Musée du Louvre, Paris

Théodore Géricault: The Raft of the Medusa, 1818–1819

I enjoyed an essay about Lucian Freud that Julian Barnes published in 2013—a piece brought together with sixteen others on art and artists in his collection Keeping an Eye Open. I confess that one reason I kept muttering “Well judged!” as I read it was that its comments about Freud’s work as a painter corresponded pleasingly to those in an essay on the artist that I myself contributed to these pages back in 2008. Remarking on Freud’s midcareer lurch toward the influence of Francis Bacon, or on the way that the tortuous stylisms of Freud’s later portraiture are thrown into relief by other people’s photographs of the sitters, or on his greater empathy with still life subjects, Julian the celebrated British novelist seemed, whether by coincidence or design, to walk step by step with Julian the British part-time art writer.

Barnes, however, had unlike me “met Freud a few times” before the artist’s death in 2011, and these memories sharpen his account, lending it the edge that fills a room when two nervy males enter it and circle it for advantage. Barnes was “struck by the fact that [Freud] never smiled, neither on meeting, nor at any point in the conversation when any other, ‘normal’ person might smile: it was classic controller’s behavior, designed to unsettle.” Barnes’s bid to posthumously outflank the painter leans on Breakfast with Lucian, an indiscreet memoir by the journalist Geordie Greig. Not only will Greig’s gossip “do Freud’s personal reputation harm,” Barnes declares, it will “harm the way we look at some of his paintings, and perhaps harm the paintings themselves.” He transcribes two tales of Freud’s misogyny too demeaning to bear further repetition and submits that

once we know these two stories, we can’t unknow them, and they seem to change—or, for some, confirm—the way the female nudes are to be read…. It is hard not to ask oneself: Is this the face and body of a woman who has first been buggered into submission and then painted into submission?

→ **Job item**:
In the passage about Julian Barnes and Lucian Freud, what is the title of the Barnes collection that includes his essay on Freud? The data is separate from the passage about Julian Barnes and Lucian Freud.

Dataset entries
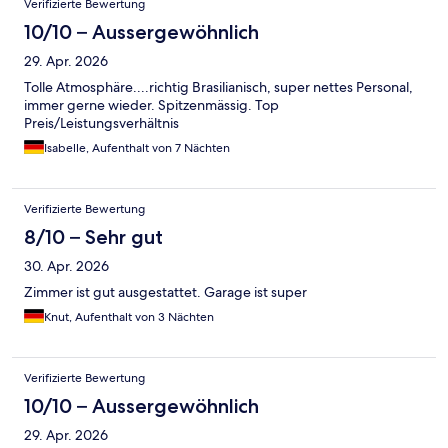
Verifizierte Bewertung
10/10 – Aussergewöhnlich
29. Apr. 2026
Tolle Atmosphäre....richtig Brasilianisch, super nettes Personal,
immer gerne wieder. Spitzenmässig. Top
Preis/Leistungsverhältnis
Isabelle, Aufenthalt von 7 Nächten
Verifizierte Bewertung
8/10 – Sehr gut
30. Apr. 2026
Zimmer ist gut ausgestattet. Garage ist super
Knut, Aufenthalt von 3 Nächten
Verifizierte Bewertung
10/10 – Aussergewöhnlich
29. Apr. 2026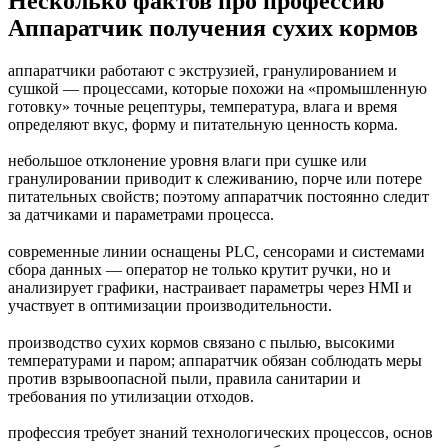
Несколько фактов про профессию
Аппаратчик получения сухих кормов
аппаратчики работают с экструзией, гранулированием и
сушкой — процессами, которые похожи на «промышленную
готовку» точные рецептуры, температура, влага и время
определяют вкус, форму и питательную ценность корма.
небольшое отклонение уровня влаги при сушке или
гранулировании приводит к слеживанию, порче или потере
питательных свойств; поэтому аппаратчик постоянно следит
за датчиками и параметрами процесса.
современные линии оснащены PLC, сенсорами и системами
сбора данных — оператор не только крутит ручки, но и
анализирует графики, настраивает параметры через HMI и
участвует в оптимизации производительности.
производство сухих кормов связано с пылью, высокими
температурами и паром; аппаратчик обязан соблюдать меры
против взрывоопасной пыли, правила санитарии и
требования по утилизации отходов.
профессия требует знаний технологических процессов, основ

==

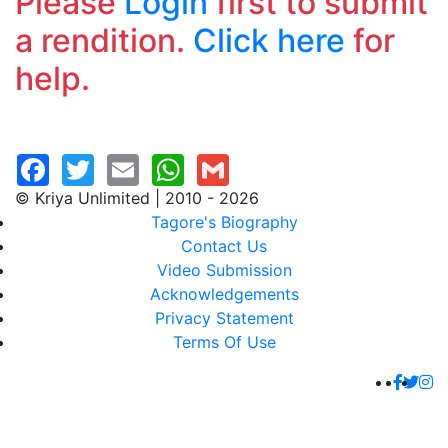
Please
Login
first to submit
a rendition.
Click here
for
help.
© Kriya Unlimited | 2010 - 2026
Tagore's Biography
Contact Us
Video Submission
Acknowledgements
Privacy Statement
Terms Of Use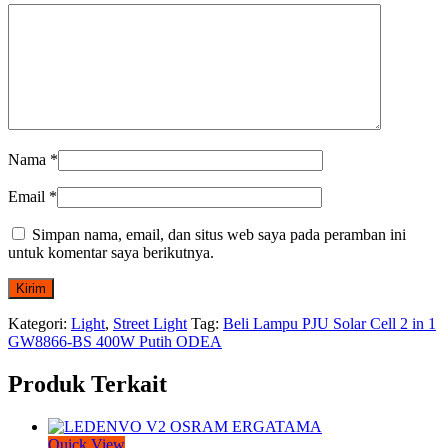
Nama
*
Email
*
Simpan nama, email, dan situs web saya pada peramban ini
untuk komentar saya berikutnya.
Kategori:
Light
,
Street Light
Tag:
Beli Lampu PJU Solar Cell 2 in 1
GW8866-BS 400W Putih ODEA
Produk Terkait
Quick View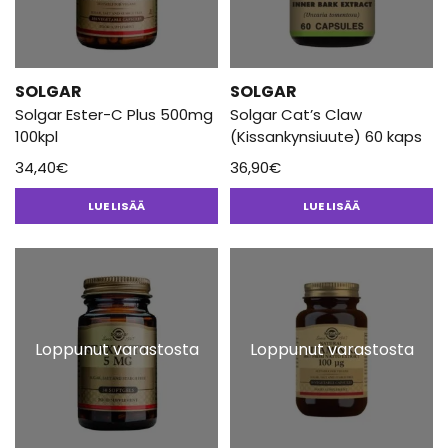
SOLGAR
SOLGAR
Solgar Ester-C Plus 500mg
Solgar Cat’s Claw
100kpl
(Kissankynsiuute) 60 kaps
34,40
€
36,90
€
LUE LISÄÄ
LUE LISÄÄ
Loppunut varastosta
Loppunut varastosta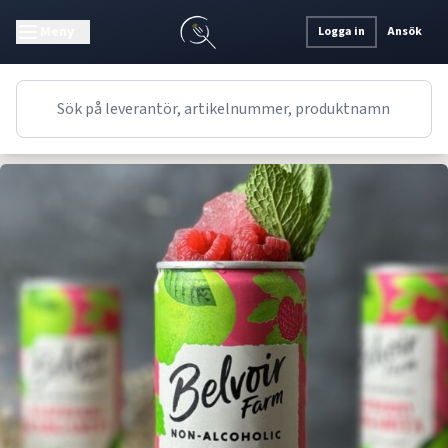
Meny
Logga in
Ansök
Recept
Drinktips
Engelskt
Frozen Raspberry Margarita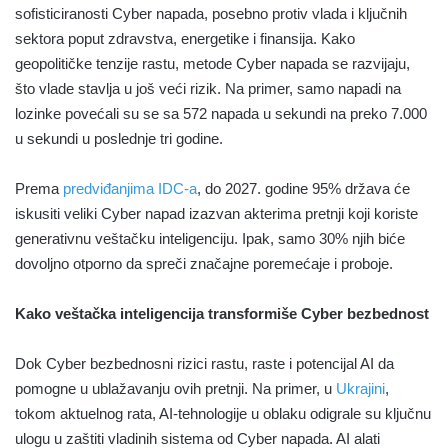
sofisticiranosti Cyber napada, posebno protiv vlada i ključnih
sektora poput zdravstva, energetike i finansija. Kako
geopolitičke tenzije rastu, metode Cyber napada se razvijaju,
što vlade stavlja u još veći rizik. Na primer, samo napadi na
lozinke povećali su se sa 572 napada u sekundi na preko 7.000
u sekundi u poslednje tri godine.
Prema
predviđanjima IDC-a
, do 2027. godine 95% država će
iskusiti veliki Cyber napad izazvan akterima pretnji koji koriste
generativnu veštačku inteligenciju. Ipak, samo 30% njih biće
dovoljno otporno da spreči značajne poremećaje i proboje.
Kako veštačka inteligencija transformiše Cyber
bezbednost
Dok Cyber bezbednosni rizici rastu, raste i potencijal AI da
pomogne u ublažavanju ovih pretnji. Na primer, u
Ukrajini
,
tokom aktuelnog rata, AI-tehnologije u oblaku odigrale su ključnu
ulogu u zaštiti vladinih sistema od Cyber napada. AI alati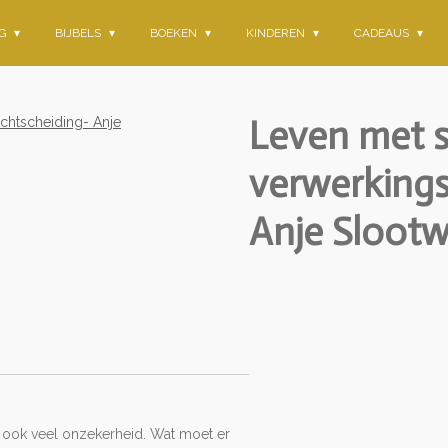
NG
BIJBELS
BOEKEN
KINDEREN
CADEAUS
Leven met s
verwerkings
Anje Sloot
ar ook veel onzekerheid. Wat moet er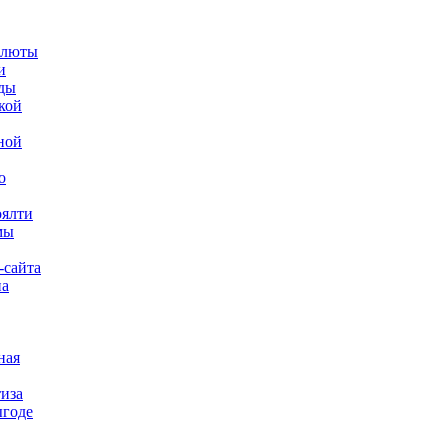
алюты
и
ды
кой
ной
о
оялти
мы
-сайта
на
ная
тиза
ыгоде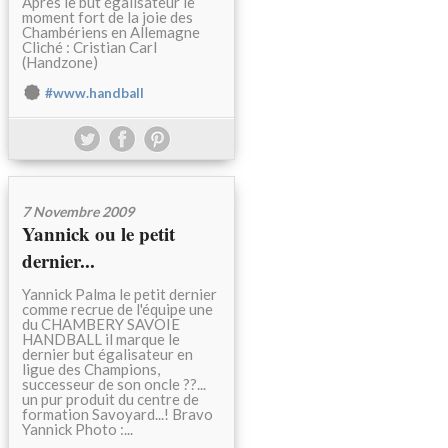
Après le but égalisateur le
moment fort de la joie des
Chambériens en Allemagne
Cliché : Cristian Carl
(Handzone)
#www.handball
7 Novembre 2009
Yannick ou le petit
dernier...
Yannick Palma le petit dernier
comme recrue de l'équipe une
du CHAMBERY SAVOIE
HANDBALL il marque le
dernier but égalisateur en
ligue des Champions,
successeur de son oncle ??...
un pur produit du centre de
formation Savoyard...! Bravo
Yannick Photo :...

...

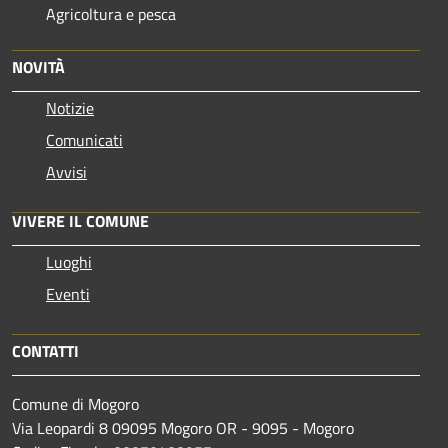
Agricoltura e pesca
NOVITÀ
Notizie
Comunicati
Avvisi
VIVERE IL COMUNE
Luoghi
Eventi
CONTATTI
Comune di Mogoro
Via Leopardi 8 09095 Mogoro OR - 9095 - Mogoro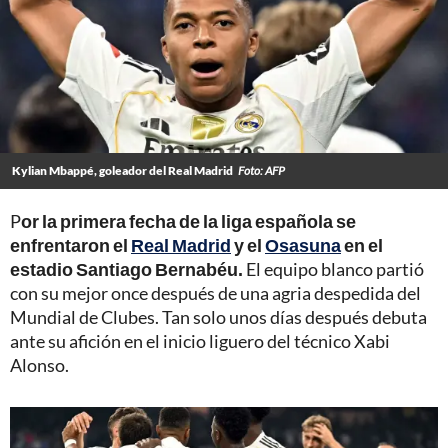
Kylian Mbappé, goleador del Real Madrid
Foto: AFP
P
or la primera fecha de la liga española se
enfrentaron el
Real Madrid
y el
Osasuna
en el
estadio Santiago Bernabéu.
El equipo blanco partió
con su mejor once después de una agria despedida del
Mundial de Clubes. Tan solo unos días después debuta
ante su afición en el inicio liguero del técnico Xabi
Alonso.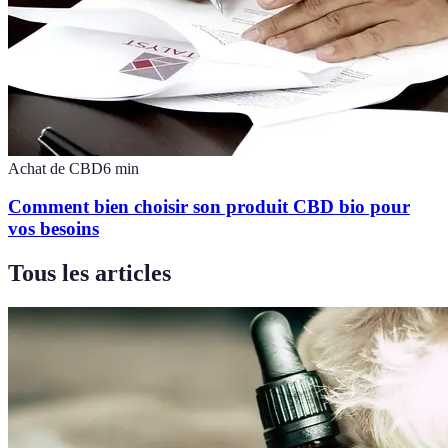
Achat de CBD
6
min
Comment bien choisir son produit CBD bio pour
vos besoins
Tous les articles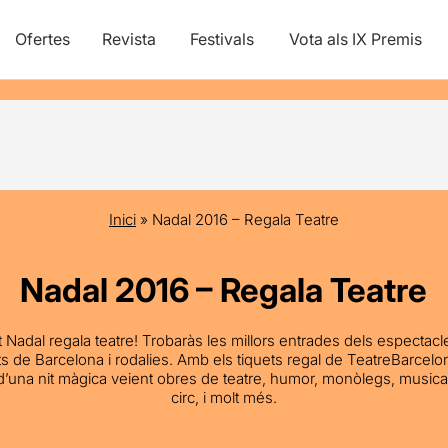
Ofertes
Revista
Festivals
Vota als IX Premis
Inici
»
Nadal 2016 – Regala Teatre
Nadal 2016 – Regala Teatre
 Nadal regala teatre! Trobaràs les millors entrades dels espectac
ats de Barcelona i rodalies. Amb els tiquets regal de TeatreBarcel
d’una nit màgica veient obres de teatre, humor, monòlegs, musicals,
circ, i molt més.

→ **Exercise output**:
Keeping an Eye Open